AI

Arm unveils Cortex A320 CPU teamed with NPU to target edge AI

Hyperscalers are spending billions of dollars building AI data centers, but with the growth of IoT, AI computing also is moving further out to edge devices to a greater degree than ever before. Arm is looking to satisfy the growing edge AI processing need with the Armv9 edge AI platform, which includes the new Arm Cortex-A320 CPU and the Arm Ethos-U85 NPU.

The announcement comes about one year after the unveiling of the Ethos-U85 NPU, and at a time when an increasing number of edge AI approaches are incorporating NPUs to add processing heft to address edge AI needs. Together, the new CPU and AI accelerator enable AI models of more than 1 billion parameters to run on-device, according to Paul Williamson, senior vice president and general manager of the IoT Line of Business at Arm.

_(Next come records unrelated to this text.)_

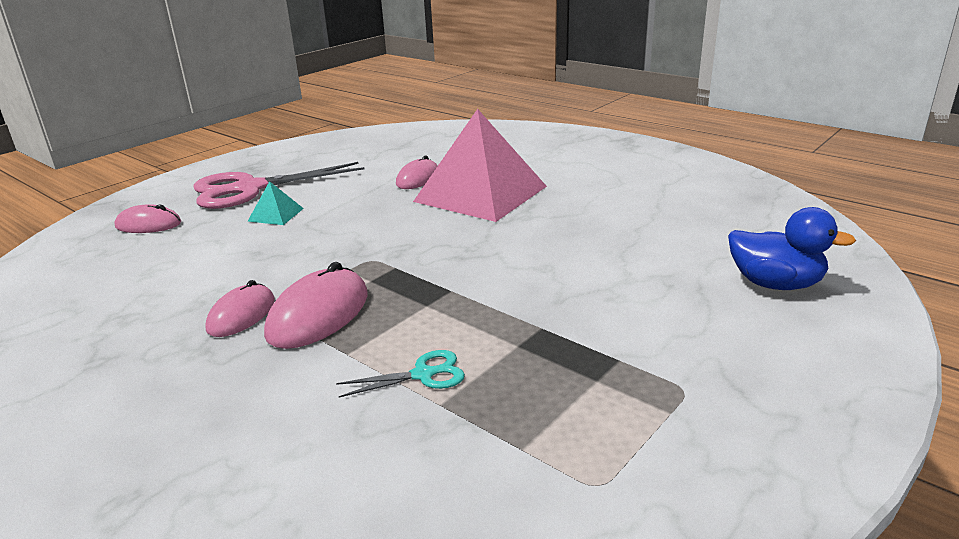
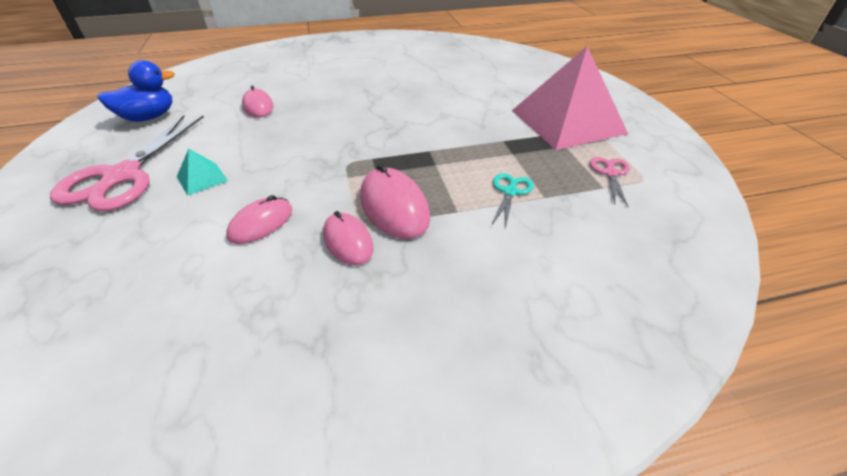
camera: 55 degrees left, 15 degrees up
(148, 225) = (82, 253): pink mouse -> pink mouse (261, 223)
(481, 194) = (322, 97): pink pyramid -> pink pyramid (567, 121)
(570, 445) = (610, 173): none -> pink scissors
(775, 284) = (533, 75): blue duck -> blue duck (149, 117)

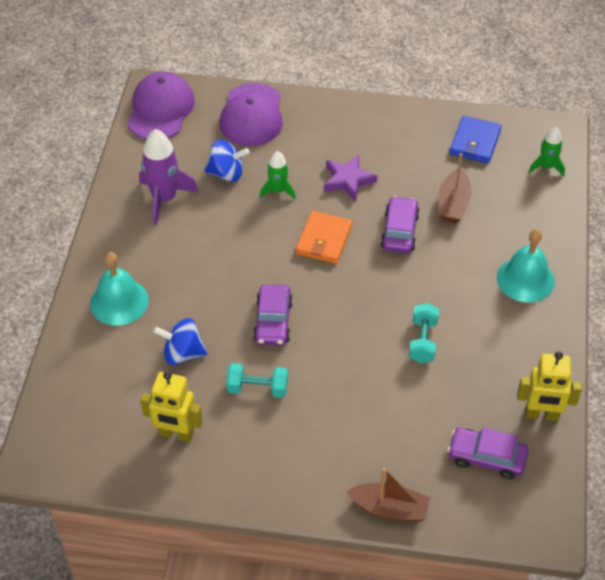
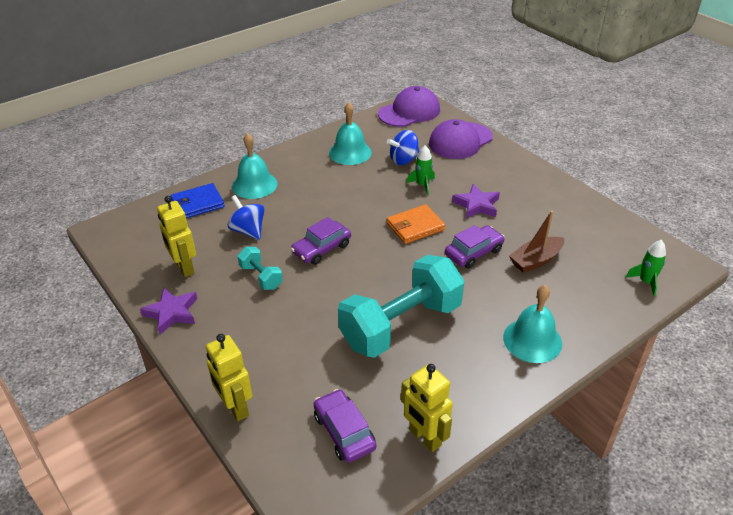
camera: 45 degrees right, 10 degrees down
(164, 199) = (350, 152): purple rocket -> turquoise bell
(226, 173) = (403, 160): blue spinning top -> blue spinning top turned 105 degrees clockwise
(227, 482) = (172, 313): none -> purple star
(389, 509) = (235, 407): brown boat -> yellow robot
(422, 341) = (401, 325): turquoise dumbbell -> turquoise dumbbell, size x2.24
(475, 142) = (603, 235): blue wallet -> blue wallet (198, 204)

“We can only realize the potential of AI if we move it to the physical devices and the environments around us and in the world of IoT, it's AI at the edge that matters most,” Williamson said during a media briefing. “Just a few years ago, edge AI workloads were much simpler than today. They were things like basic noise monitoring or anomaly detection, but now the workloads have become much more complex to meet the demands of much more sophisticated use cases.”

Williamson described the Cortex-A320 as “the heart of this new platform” with its ability to deliver a 10x machine learning performance uplift and 30% scalar performance uplift compared to its predecessor, Cortex-A35. Williamson also noted that the Ethos-U85 NPU had previously been paired with the Cortex M85, which was based on the Armv8.1 architecture, but now gets a more advanced partner in the Cortex-A320, and can be driven directly from the A320 for improved latency and lower cost, as a separate controller is not required.

Arm partners such as AWS, Siemens, Renesas, Advantech, and Eurotech, welcomed news of the new platform, with Yasser Alsaied, Vice President of loT, AWS, stating, “The new Arm edge AI platform will enable our customers to run nucleus lite, a lightweight device runtime of AWS IoT Greengrass for constrained edge devices with minimal memory needs, on Armv9 technology. This seamless integration between the two technologies provides an optimized solution for developers to build modern edge AI applications like anomaly detection in precision agriculture, smart manufacturing, and autonomous vehicles.”

Arm also announced it is extending its Kleidi software library, which was announced last year, to IoT. This provides a set of compute libraries for developers of AI frameworks designed to optimize AI and ML workloads on Arm-based CPUs with no additional developer work needed. The company said KleidiAI is already integrated into popular IoT AI frameworks, such as Llama.cpp and ExecuTorch or LiteRT via XNNPACK, accelerating the performance of key models, including Meta Llama 3 and Phi-3. As an example, Kleidi AI brings up to 70% more performance to the new Cortex-A320 when running Microsoft’s Tiny Stories dataset on Llama.cpp.